- _Auftrag A_
Schreiben Sie aus dem Text über Frustessen bei Kindern wortgetreu ab, beginnend bei „Psychologen raten außerdem:•“ und endend bei „und hat Erfolgserlebnisse.“.
- _Auftrag B_
Wie oft spielt Meike laut dem Text über Frustessen bei Kindern heute in der Theatergruppe der Schule?

- _Ausgewählter Auszug_
::::

Psychologen raten außerdem:• Kinder sollten mit ihren Vertrauenslehrern oder Schulpsychologen sprechen. Vielleicht haben sie noch Tipps, die in der Familie bisher noch nicht diskutiert wurden.
• Kinder, die aus Frust essen, sollten sich mit ihrer Familie oder mit Freunden zum gemeinsamen Kochen verabreden. Das macht nicht nur Spaß, sondern hilft, wieder Spaß an dem gemeinsamen Erlebnis Essen zu haben.
• Wichtig ist, die Naschereien im Alltag in den Griff zu bekommen: Natürlich sind auch mal Schokolade oder andere Süßigkeiten erlaubt. Wichtig aber ist, dass es nicht Gewohnheit bleibt, immer dann zu viel, zu schnell oder heimlich davon zu essen, wenn man sich schlecht fühlt.
• Außerdem kann ein Hobby oder Sport helfen. In der Gemeinschaft mit anderen findet man neue Freunde, stellt sich neuen Herausforderungen und hat Erfolgserlebnisse.
Meike kommt inzwischen ohne ihre "Seelentröster" aus. Sie hat den Mut gefasst und sich ihrer Klassenlehrerin anvertraut. Die Lehrerin lud sie daraufhin in die Theatergruppe der Schule ein, in der Meike heute zweimal die Woche mit großer Begeisterung spielt. Ihr Süßigkeiten-Versteck unter dem Schrank hat sie aufgelöst.

::::

[Datenauszüge]

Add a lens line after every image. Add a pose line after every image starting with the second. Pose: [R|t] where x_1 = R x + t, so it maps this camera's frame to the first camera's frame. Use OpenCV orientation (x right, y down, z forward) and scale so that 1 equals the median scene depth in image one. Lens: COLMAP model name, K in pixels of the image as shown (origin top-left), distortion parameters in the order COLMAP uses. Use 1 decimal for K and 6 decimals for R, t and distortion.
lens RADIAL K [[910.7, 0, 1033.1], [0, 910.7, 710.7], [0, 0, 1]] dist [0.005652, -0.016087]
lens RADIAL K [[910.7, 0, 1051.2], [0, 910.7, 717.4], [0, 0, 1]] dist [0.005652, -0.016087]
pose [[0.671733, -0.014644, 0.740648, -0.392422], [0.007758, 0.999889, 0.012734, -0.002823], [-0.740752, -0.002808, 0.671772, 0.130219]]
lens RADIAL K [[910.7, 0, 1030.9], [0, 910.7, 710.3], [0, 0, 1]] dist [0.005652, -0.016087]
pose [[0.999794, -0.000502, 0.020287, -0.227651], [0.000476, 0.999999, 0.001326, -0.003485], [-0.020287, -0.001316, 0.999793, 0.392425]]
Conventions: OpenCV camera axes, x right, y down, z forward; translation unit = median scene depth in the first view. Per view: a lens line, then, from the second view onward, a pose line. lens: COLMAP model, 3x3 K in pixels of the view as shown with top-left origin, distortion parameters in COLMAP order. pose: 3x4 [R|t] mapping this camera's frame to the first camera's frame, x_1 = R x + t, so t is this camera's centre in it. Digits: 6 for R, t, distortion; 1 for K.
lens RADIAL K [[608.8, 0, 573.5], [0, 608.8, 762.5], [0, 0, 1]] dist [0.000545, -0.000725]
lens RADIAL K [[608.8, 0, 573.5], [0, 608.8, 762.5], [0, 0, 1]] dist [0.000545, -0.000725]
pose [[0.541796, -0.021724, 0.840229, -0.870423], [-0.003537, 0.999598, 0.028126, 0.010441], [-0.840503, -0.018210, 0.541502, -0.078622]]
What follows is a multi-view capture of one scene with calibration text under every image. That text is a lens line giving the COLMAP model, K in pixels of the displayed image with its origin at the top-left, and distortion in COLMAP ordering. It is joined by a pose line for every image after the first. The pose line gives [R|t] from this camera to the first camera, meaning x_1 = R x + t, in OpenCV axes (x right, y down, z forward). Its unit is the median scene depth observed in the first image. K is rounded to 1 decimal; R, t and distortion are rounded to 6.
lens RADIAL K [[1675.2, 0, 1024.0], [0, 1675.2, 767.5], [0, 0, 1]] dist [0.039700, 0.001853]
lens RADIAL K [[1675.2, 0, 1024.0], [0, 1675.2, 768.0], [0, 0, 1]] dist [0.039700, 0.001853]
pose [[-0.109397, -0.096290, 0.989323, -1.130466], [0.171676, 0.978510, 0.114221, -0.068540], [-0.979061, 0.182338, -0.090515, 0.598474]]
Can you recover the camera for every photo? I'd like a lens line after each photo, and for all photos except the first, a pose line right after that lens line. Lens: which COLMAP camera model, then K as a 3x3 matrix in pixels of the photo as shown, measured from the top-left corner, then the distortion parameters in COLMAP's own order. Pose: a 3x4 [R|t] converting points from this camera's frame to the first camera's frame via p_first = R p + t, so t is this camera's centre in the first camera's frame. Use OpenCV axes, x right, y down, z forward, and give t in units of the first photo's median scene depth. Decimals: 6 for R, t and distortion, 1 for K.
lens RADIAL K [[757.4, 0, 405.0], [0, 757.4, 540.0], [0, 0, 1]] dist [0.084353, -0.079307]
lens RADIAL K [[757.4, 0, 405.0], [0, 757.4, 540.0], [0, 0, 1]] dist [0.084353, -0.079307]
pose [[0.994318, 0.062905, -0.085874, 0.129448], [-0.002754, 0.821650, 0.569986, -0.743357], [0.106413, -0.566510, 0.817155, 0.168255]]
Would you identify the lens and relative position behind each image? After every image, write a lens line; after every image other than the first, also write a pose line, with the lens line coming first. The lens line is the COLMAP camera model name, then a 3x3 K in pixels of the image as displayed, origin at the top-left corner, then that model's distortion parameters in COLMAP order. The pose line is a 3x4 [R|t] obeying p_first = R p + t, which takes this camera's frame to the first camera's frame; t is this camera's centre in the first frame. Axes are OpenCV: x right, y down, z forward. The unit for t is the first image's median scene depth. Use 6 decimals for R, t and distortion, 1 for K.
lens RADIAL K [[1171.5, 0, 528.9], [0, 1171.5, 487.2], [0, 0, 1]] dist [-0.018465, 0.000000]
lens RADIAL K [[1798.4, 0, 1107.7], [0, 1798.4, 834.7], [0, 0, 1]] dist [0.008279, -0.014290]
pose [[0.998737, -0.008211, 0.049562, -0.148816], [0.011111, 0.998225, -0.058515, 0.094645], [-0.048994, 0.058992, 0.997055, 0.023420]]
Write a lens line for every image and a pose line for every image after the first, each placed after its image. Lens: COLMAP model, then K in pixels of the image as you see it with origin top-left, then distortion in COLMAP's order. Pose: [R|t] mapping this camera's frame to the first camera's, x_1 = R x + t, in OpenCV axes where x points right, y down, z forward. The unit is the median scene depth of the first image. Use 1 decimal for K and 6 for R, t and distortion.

::::

- _Antwortfeld A_
Psychologen raten außerdem:• Kinder sollten mit ihren Vertrauenslehrern oder Schulpsychologen sprechen. Vielleicht haben sie noch Tipps, die in der Familie bisher noch nicht diskutiert wurden.
• Kinder, die aus Frust essen, sollten sich mit ihrer Familie oder mit Freunden zum gemeinsamen Kochen verabreden. Das macht nicht nur Spaß, sondern hilft, wieder Spaß an dem gemeinsamen Erlebnis Essen zu haben.
• Wichtig ist, die Naschereien im Alltag in den Griff zu bekommen: Natürlich sind auch mal Schokolade oder andere Süßigkeiten erlaubt. Wichtig aber ist, dass es nicht Gewohnheit bleibt, immer dann zu viel, zu schnell oder heimlich davon zu essen, wenn man sich schlecht fühlt.
• Außerdem kann ein Hobby oder Sport helfen. In der Gemeinschaft mit anderen findet man neue Freunde, stellt sich neuen Herausforderungen und hat Erfolgserlebnisse.

- _Antwortfeld B_
Zweimal die Woche.